I had hardly met Duke Vedam Dren: and in that moment, saw nothing of his daughter in him. His House and home were as much theatres as each other; and I must likewise keep my role. I’d never found it so difficult. A dagger to my heart, might have missed before as easily as a brick through a  window; but now, with something to strike, for the first time in my life, I feared the blow.
Greeted him with as much respect as he deserved; avoided business with formalities; until at last he must cut me off and reach behind him and put a badly-cut letter in my hands. 
‘I don’t suppose you’d care,’ said the Duke, ‘to explain this?’
I distracted myself with the handwriting, which had a sort of familiarity to it; wondered if I knew it, recognised at last the regularity of an Imperial education; and abandoning that study, must look at the words. The letter was not signed; but had nothing else of the Hlaalu in it; for it addressed the Duke in no uncertain terms, as the future saviour of his daughter and her virtue. 
Your daughter, it said, – as prosaically as I, terrified to imagine more, had feared, – is the object of Lunette’s most recent affair of conquest. 

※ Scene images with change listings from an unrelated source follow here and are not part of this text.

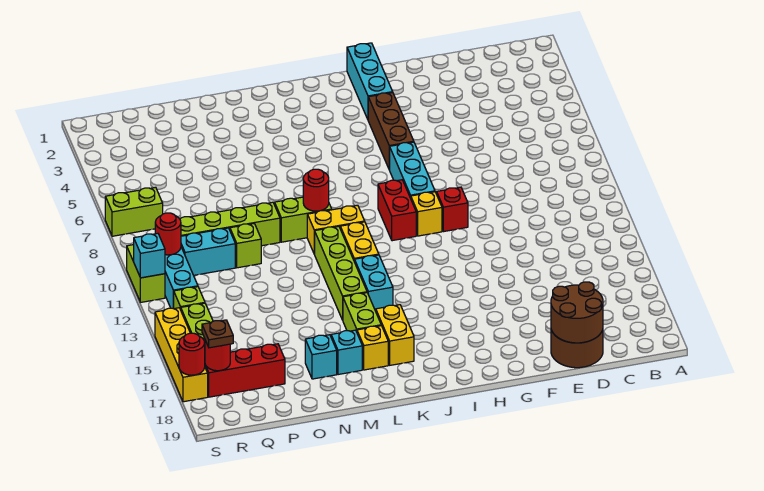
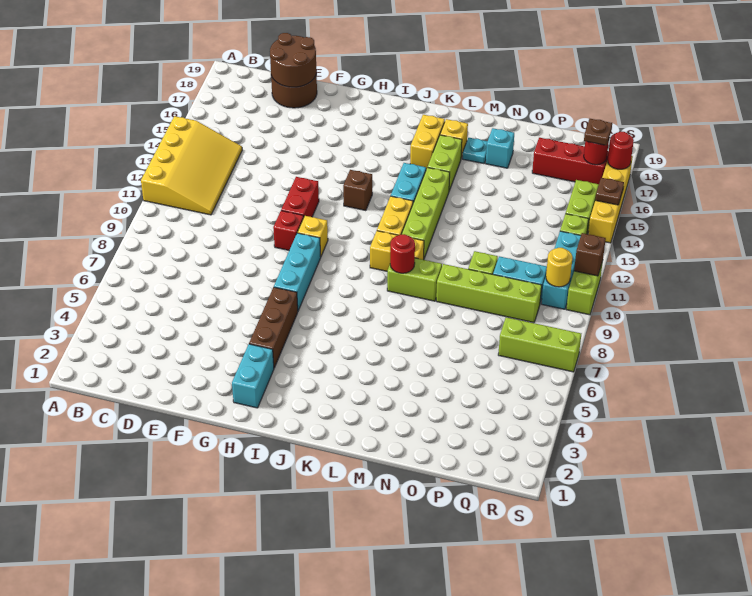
none -> yellow slope A11:C14 level 1 top A
cyan brick H1:H3 level 1 -> cyan brick H2:H3 level 1
red brick I9:I10 level 1 -> red brick G11:G12 level 1
none -> brown brick I13 level 1
cyan brick M17 level 1 -> cyan plate M17 level 1
lime brick R7:S7 level 1 -> lime brick Q7:S7 level 1
red round brick R10 level 2 -> yellow round brick R10 level 2
cyan brick S11 level 2 -> brown brick S11 level 2
none -> brown plate S15 level 2

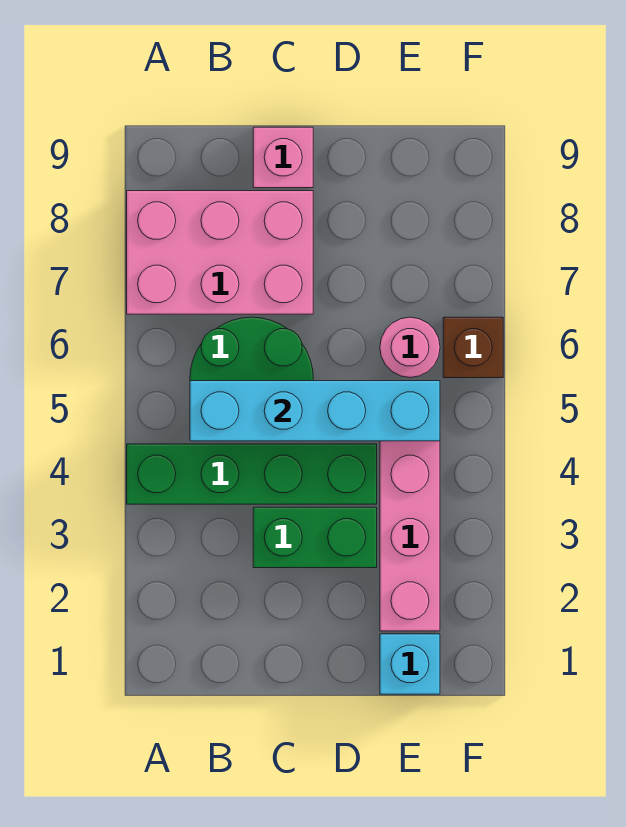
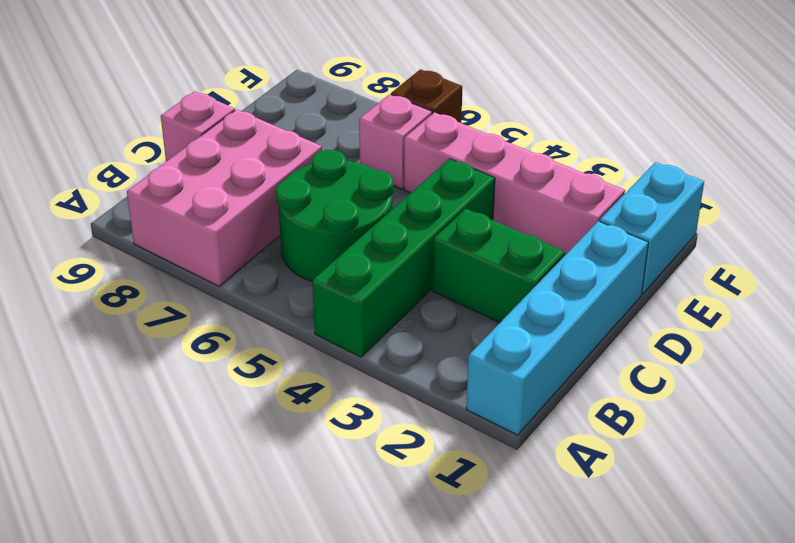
cyan brick B5:E5 level 2 -> cyan brick A1:D1 level 1
green brick C3:D3 level 1 -> green brick C2:C3 level 1
cyan brick E1 level 1 -> cyan brick E1:F1 level 1
pink round brick E6 level 1 -> pink brick E6 level 1

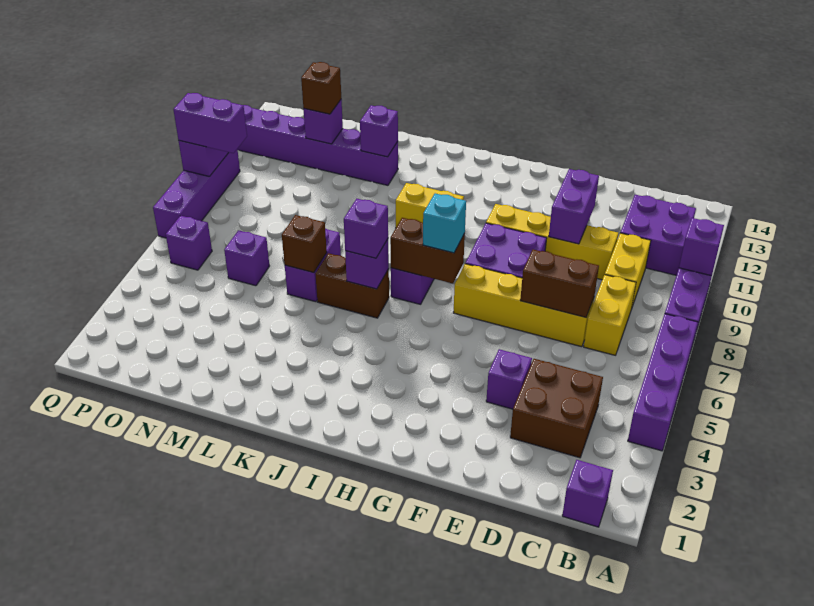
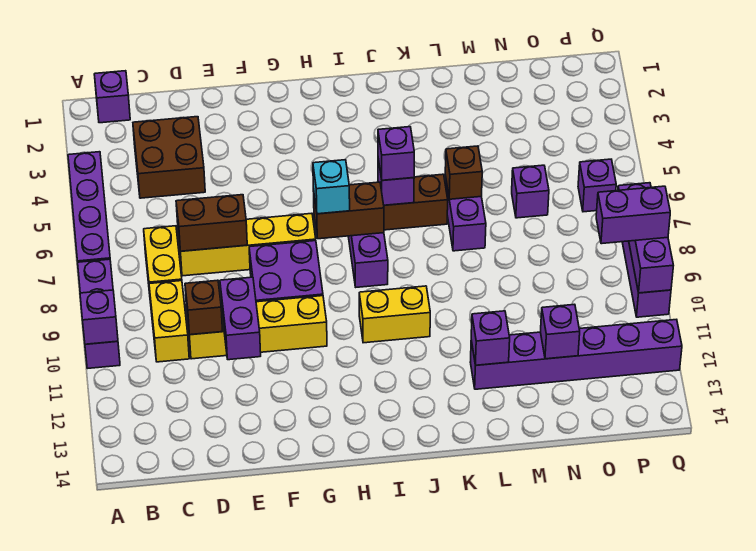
purple brick B11:C12 level 1 -> none
purple brick E4 level 1 -> none
brown brick N12 level 3 -> brown brick D10 level 2

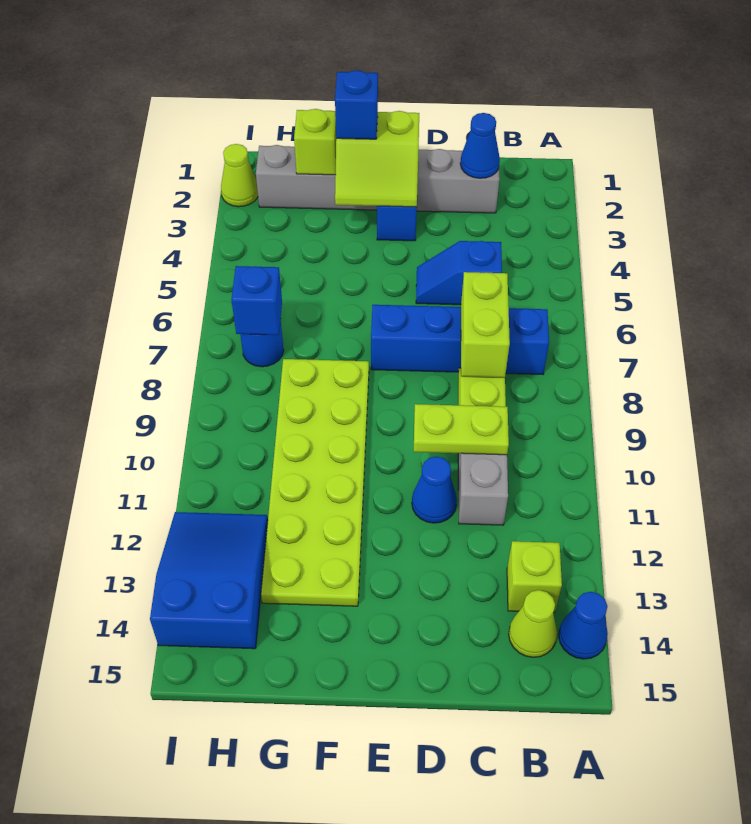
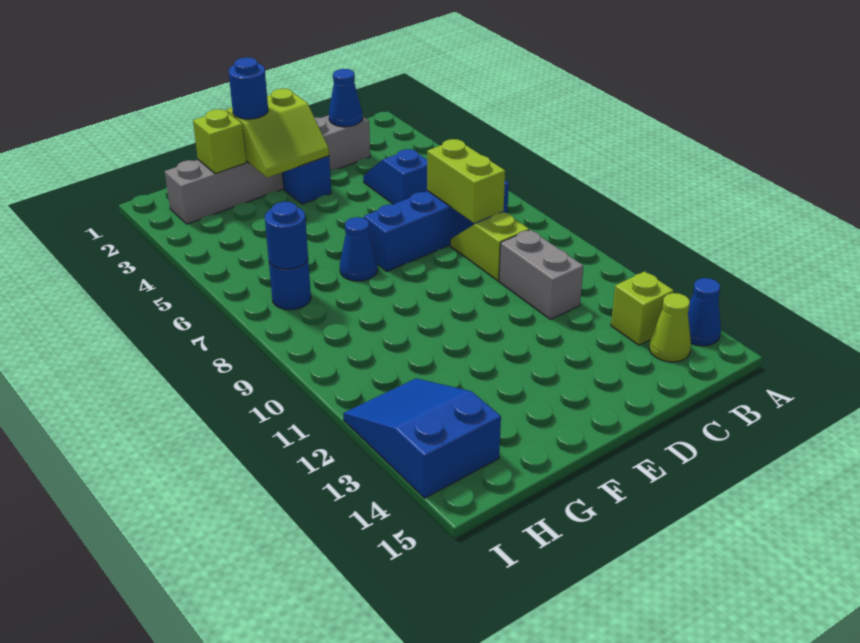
blue slope C5:D5 level 1 top C -> blue slope C4:C5 level 1 top 5
lime plate C10:D10 level 2 -> none
blue cone D11 level 1 -> blue cone F7 level 1
blue brick F2 level 3 -> blue round brick F2 level 3
lime plate F8:G13 level 1 -> none
blue brick H7 level 2 -> blue round brick H7 level 2
lime cone I2 level 1 -> none

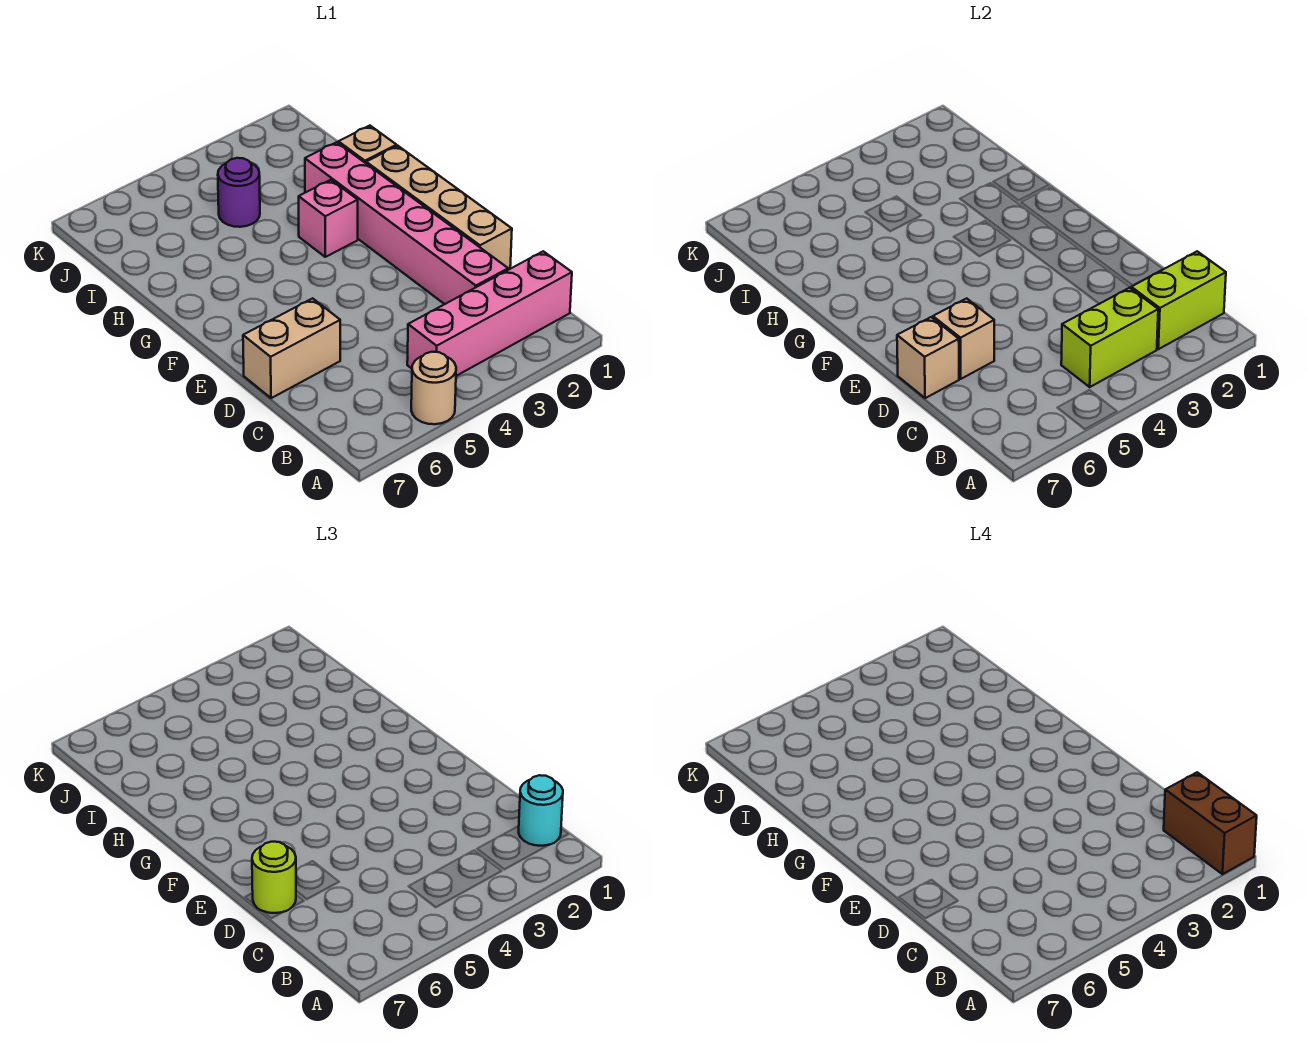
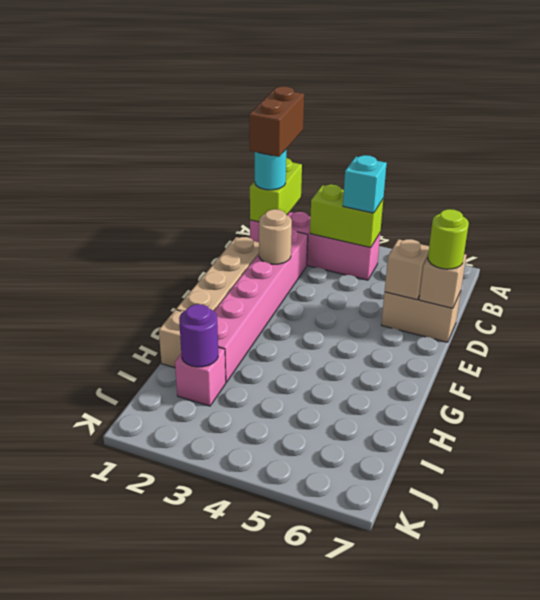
tan round brick A5 level 1 -> tan round brick D2 level 2
lime brick B1:B2 level 2 -> lime brick A1:B1 level 2
none -> cyan brick B4 level 3
pink brick G3 level 1 -> pink brick I2 level 1
purple round brick I4 level 1 -> purple round brick I2 level 2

The letter did not mention once the word love; though it skated around it, and by it, coincided often with battle. To this poison-pen, I was shallow, callous, stealing hearts as easily as everything else; and not stopping, until my dagger was through them. Such accusations might have evoked my outrage; save that I’d already prepared for them, as best I could; and save that, in long overthinking nights, I’d so agreed with them, that in darkness and privacy, I’d had to jump back onto my stage, for fear of myself. – The letter, in short, told the Duke that Ilmeni was not my first conquest: that I made a trade of seducing or courting or flattering people of importance, until I had no use for them any more: no doubt she is but a stepping-stone, sir, to manipulating you. 
The poor innocent woman, who’d come between me and my ambition!... 
And now her father, who perfectly masked, let me read the thing; and then putting his hands together, studied me almost with pity. 
‘Really,’ said the Duke, ‘I do not know what to make of it. This House, I believe, was founded on social climbing. I expected little less, of an ambitious new member.’
We had first met at the fundraising dinner: he’d bowed to me, in a disinterested sort of way; and smiled, when I’d put on my airs and accents. He’d probably seen so many like me, that at the time, he’d quite ignored the fancy I’d taken to his daughter. I almost had myself. – Whoever had written the letter, did not know how our House worked; yet knew enough, to have discovered my secrets; I became flustered, had thought I’d kept myself far from prying eyes, and especially those so clumsy and direct. 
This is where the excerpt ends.